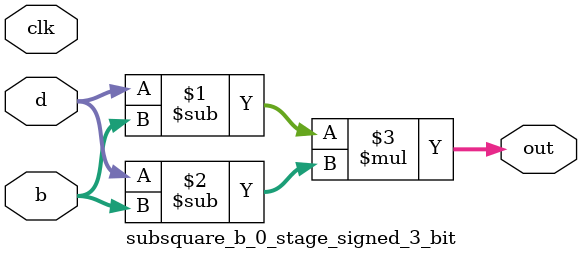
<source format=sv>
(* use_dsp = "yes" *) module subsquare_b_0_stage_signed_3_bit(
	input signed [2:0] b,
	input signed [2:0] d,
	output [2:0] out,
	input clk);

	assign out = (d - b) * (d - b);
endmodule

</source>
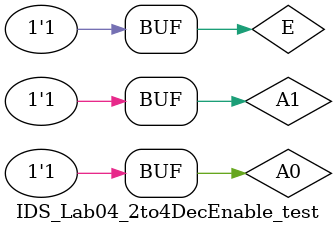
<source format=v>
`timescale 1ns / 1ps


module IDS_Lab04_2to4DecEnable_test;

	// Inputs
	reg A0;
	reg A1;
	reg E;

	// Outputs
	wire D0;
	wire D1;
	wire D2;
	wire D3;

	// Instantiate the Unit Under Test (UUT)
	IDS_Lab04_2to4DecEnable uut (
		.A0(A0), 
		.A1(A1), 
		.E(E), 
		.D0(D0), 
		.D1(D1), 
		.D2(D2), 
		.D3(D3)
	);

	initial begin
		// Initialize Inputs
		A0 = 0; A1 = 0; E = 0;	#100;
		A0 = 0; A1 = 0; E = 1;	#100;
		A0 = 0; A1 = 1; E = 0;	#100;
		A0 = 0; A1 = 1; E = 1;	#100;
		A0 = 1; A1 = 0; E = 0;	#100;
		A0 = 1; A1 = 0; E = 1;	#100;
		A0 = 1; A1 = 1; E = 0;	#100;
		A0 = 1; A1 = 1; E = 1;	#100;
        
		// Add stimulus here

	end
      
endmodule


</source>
--
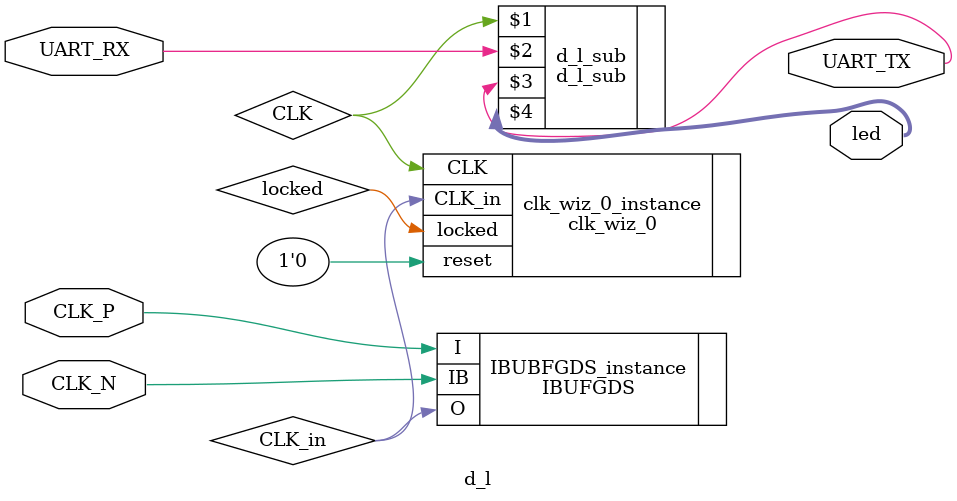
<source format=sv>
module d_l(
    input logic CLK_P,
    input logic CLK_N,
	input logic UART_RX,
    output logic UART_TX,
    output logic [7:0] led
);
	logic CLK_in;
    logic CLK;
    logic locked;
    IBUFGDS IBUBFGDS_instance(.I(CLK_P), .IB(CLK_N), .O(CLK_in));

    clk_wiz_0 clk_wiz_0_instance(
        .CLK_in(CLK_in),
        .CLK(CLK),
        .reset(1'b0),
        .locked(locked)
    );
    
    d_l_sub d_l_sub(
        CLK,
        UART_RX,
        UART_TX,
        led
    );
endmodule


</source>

= What needs to be done =
Find each line above that contains "logic", and copy those lines.

= Expected answer =
    input logic CLK_P,
    input logic CLK_N,
	input logic UART_RX,
    output logic UART_TX,
    output logic [7:0] led
	logic CLK_in;
    logic CLK;
    logic locked;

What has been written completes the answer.